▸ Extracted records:
++++++

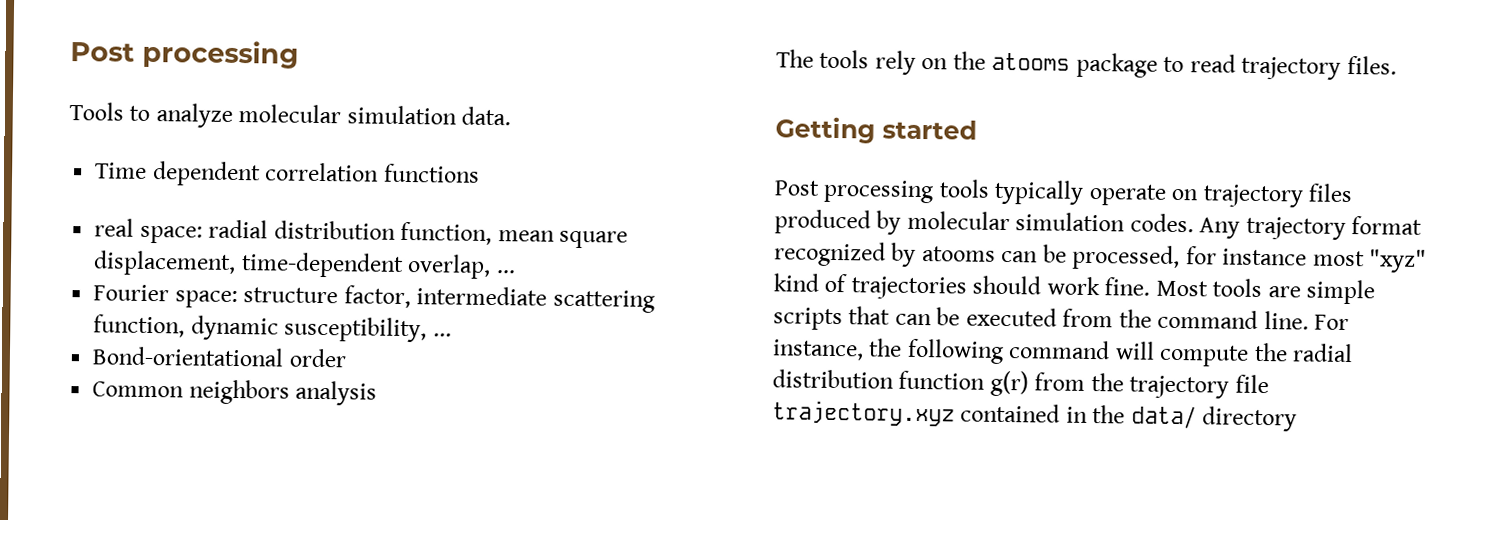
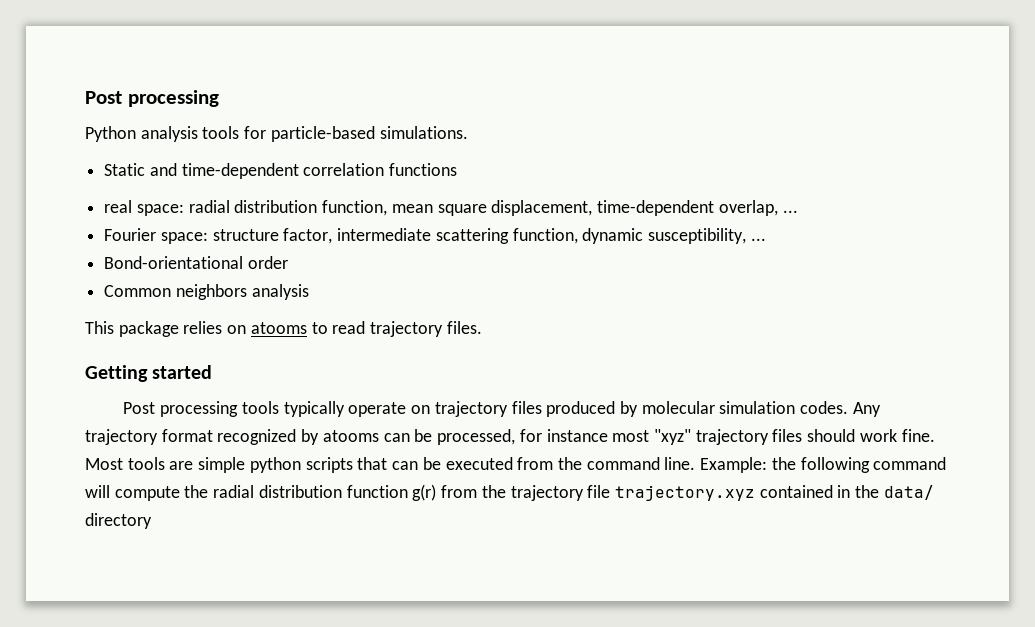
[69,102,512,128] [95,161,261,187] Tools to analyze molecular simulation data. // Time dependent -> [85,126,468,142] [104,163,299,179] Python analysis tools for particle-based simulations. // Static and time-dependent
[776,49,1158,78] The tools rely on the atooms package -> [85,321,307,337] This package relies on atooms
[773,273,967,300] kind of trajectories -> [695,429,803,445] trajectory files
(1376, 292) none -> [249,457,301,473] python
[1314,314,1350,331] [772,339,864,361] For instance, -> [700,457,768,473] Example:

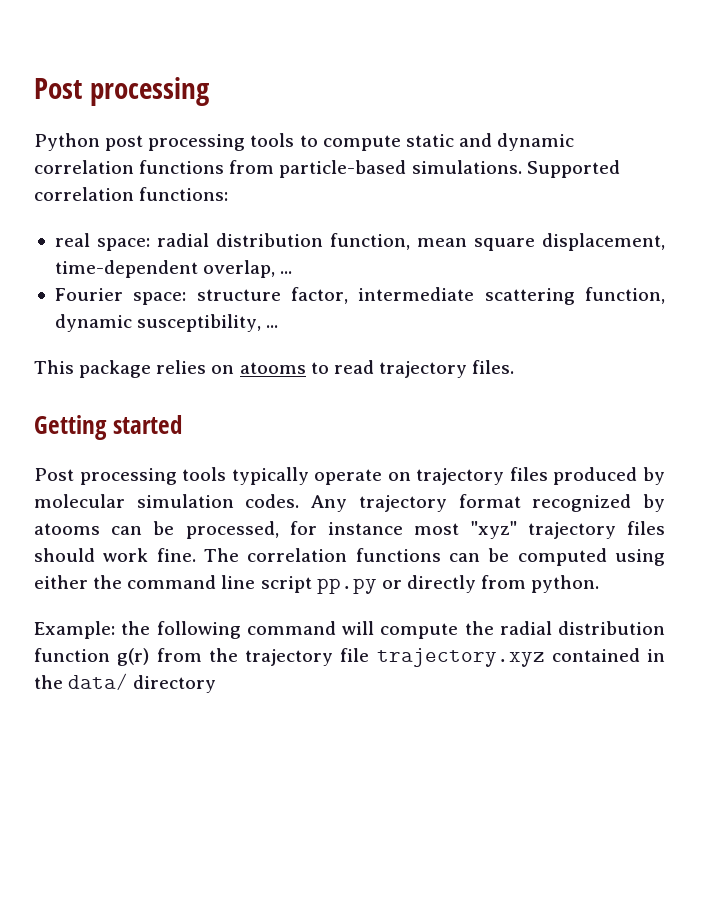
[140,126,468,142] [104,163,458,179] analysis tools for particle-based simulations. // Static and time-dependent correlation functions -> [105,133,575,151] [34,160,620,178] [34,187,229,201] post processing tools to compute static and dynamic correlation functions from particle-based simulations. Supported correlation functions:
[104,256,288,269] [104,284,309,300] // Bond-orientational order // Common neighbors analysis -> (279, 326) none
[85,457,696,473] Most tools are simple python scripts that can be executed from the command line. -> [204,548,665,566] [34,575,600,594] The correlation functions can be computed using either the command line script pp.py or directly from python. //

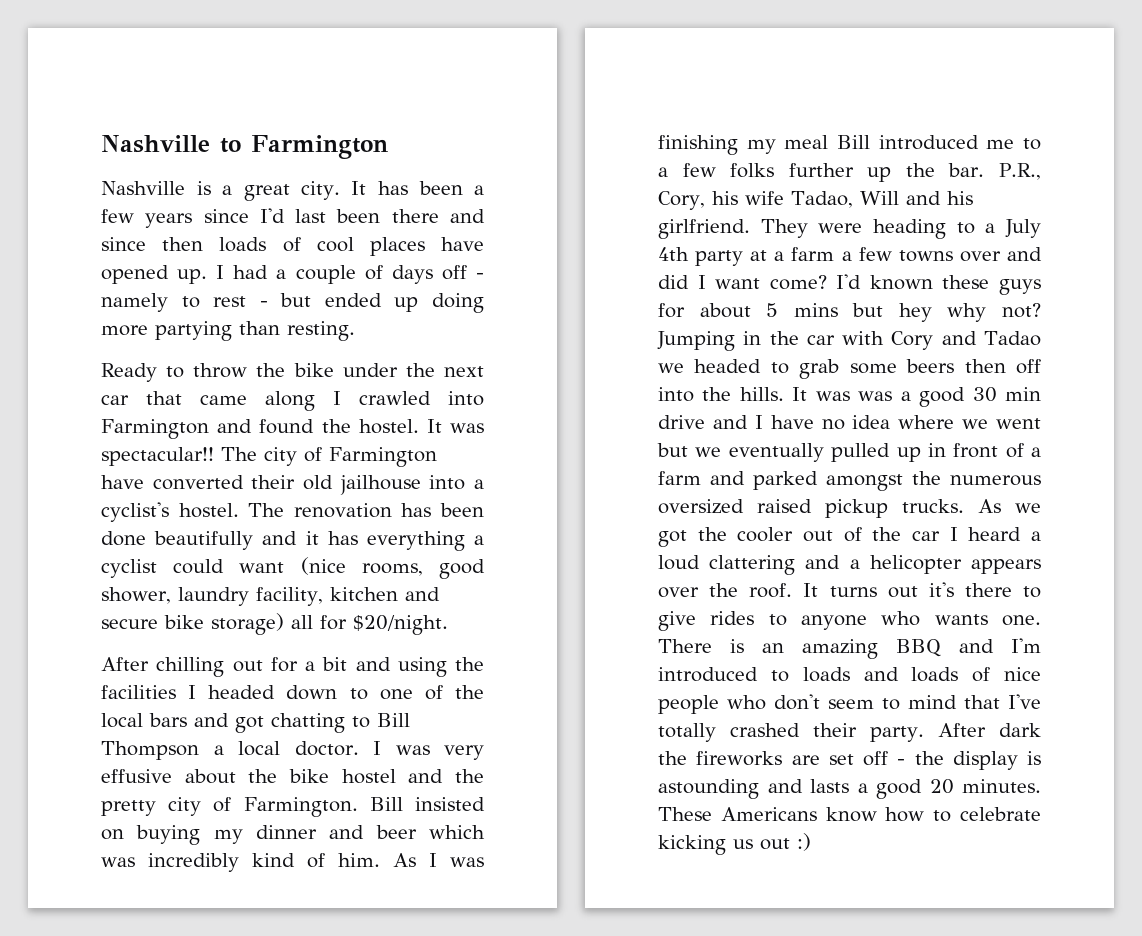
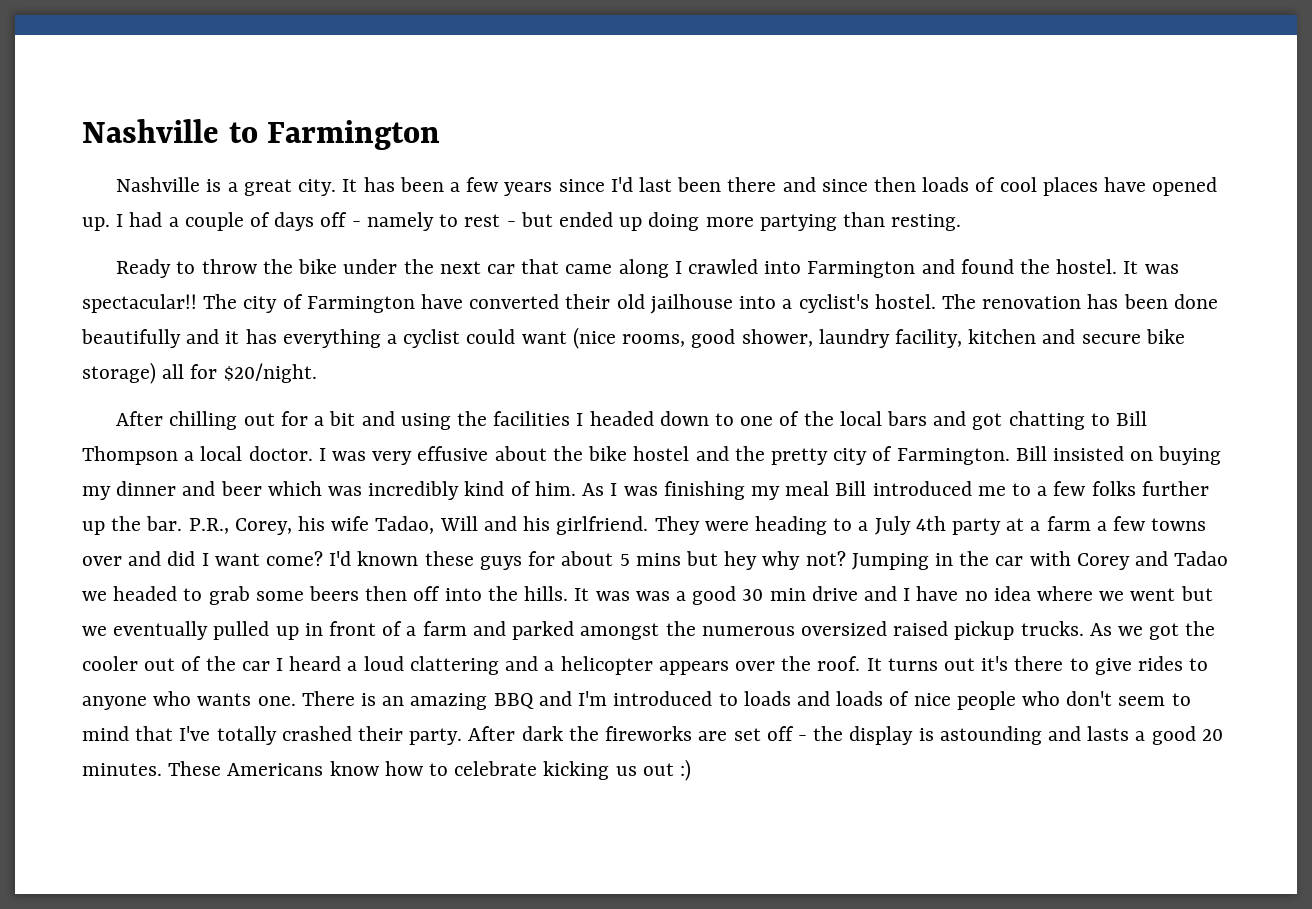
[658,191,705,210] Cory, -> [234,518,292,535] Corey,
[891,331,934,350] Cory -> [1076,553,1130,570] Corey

++++++

▸ Assigned task: Among the lines of the data above, find those with the word "functions" and show them.

▸ The completed task:
[140,126,468,142] [104,163,458,179] analysis tools for particle-based simulations. // Static and time-dependent correlation functions -> [105,133,575,151] [34,160,620,178] [34,187,229,201] post processing tools to compute static and dynamic correlation functions from particle-based simulations. Supported correlation functions:
[85,457,696,473] Most tools are simple python scripts that can be executed from the command line. -> [204,548,665,566] [34,575,600,594] The correlation functions can be computed using either the command line script pp.py or directly from python. //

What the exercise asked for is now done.